Dataset entries:
★ ★ ★
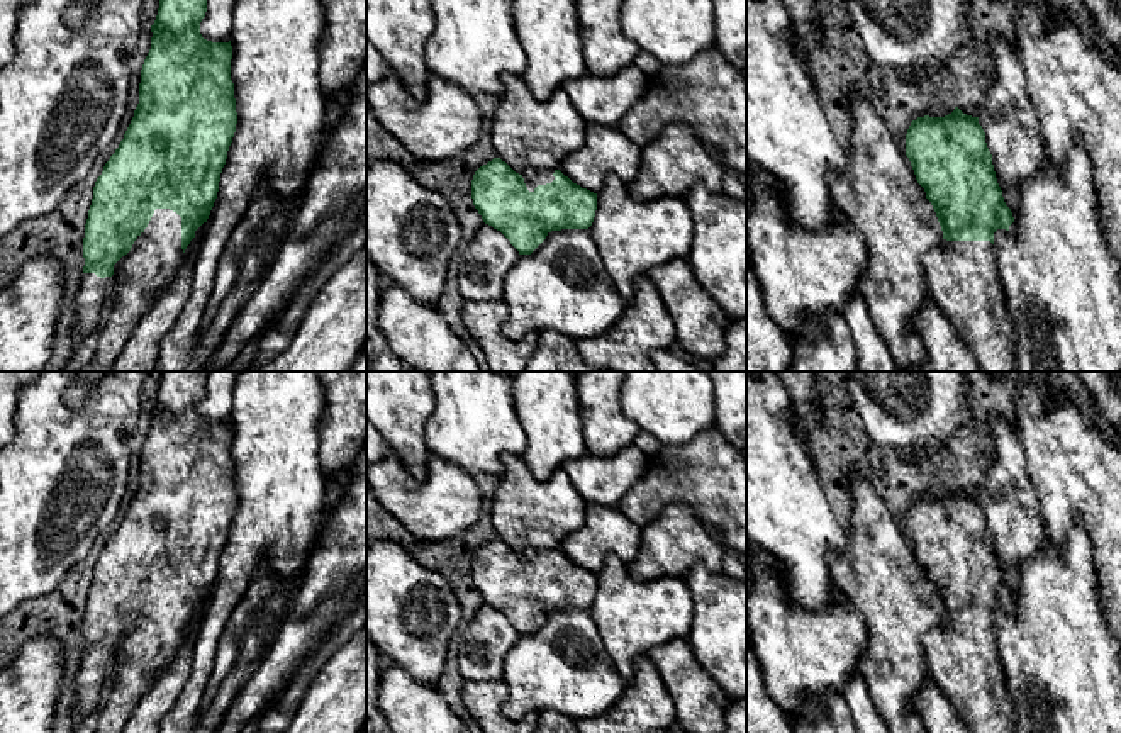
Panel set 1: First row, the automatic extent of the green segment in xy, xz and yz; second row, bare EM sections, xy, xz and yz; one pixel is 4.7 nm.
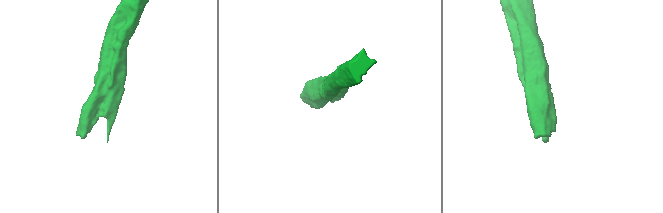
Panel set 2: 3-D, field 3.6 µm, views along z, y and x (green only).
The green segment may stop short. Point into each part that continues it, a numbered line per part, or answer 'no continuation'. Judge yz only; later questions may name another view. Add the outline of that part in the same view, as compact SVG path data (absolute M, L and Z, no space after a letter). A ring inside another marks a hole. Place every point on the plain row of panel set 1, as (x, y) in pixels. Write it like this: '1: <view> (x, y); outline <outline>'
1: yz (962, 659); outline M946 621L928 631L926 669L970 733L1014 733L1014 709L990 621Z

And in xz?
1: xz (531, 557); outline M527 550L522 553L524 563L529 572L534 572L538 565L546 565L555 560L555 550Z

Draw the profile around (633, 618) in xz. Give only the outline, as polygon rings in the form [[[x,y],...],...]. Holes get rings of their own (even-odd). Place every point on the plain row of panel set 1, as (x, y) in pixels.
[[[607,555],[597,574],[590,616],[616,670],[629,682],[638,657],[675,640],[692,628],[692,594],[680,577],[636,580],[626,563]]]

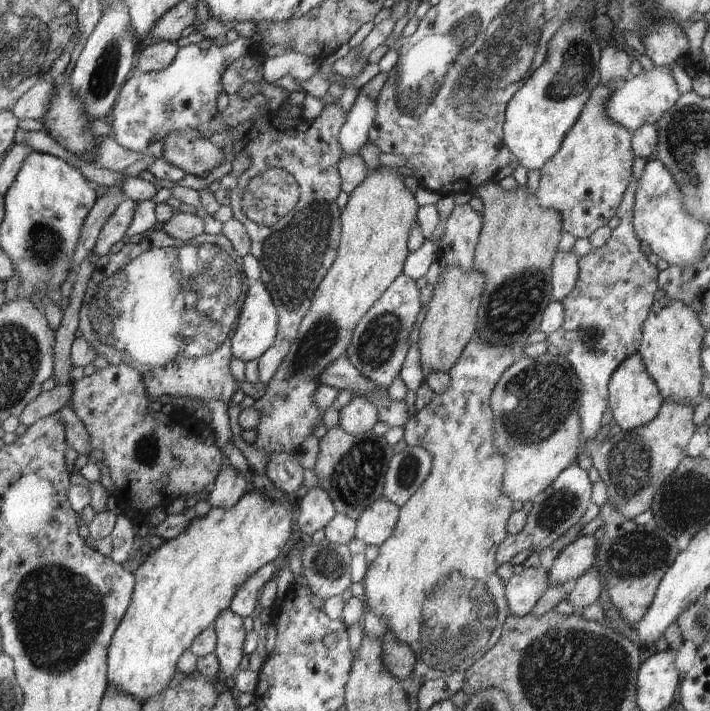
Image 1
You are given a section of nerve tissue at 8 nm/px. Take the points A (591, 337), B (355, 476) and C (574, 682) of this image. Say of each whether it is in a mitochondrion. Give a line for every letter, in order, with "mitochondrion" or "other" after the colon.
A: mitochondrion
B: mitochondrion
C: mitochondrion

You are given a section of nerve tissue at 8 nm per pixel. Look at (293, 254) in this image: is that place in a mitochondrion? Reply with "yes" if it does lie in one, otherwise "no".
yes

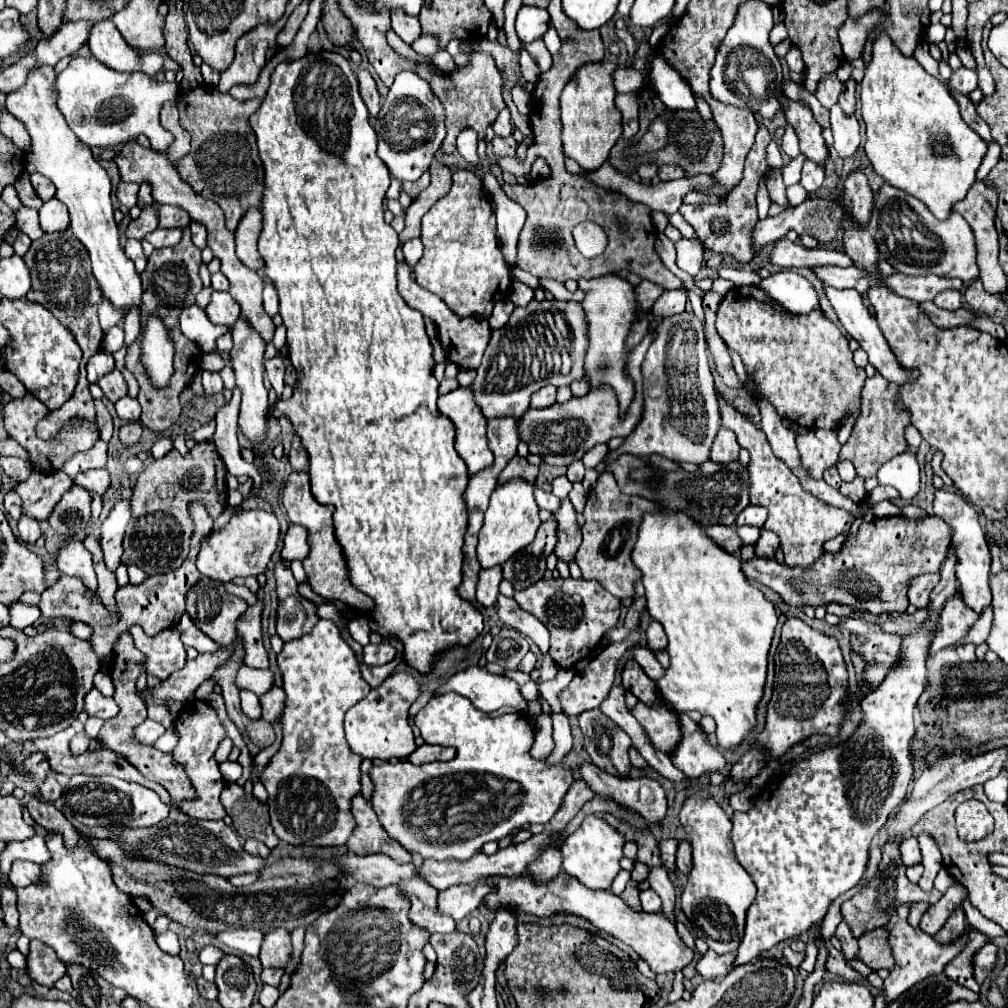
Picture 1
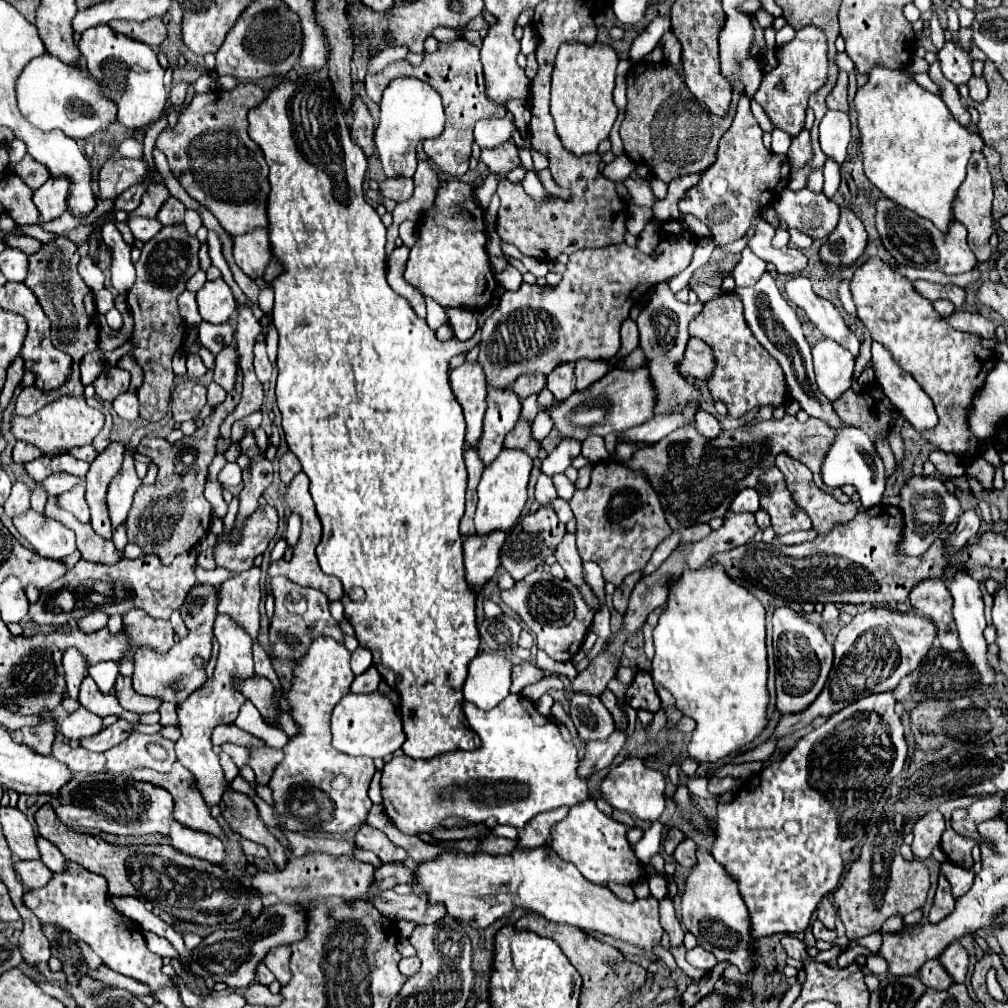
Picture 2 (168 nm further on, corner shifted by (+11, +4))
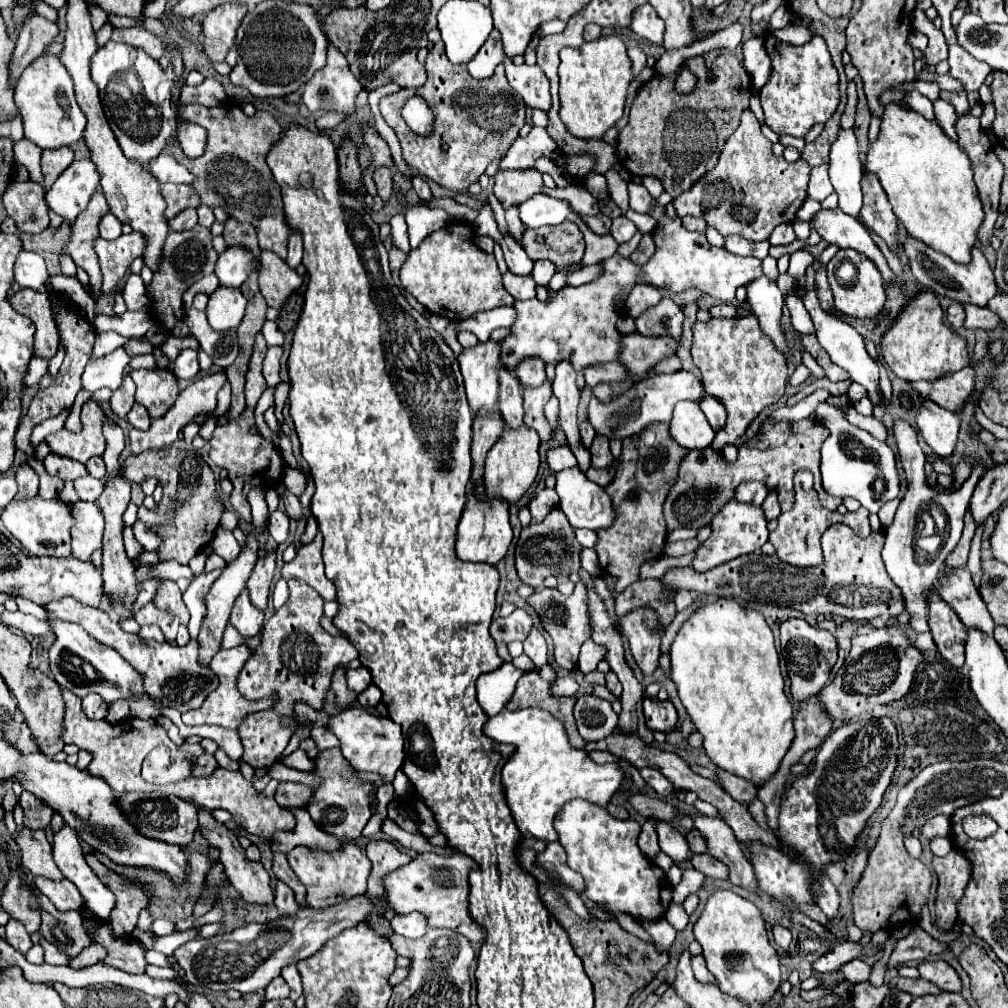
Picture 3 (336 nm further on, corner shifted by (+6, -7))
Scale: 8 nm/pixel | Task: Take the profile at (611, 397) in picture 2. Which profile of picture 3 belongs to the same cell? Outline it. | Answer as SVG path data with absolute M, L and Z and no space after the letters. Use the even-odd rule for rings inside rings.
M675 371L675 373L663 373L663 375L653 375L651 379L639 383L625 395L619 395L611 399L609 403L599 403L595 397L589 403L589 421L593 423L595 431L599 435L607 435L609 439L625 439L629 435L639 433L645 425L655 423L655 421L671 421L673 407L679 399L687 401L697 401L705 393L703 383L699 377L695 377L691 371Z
★ ★ ★
WHAT THE EXERCISE ASKS:
Among the lines above, find those containing the word "further" and copy each.

ANSWER AREA:
Picture 2 (168 nm further on, corner shifted by (+11, +4))
Picture 3 (336 nm further on, corner shifted by (+6, -7))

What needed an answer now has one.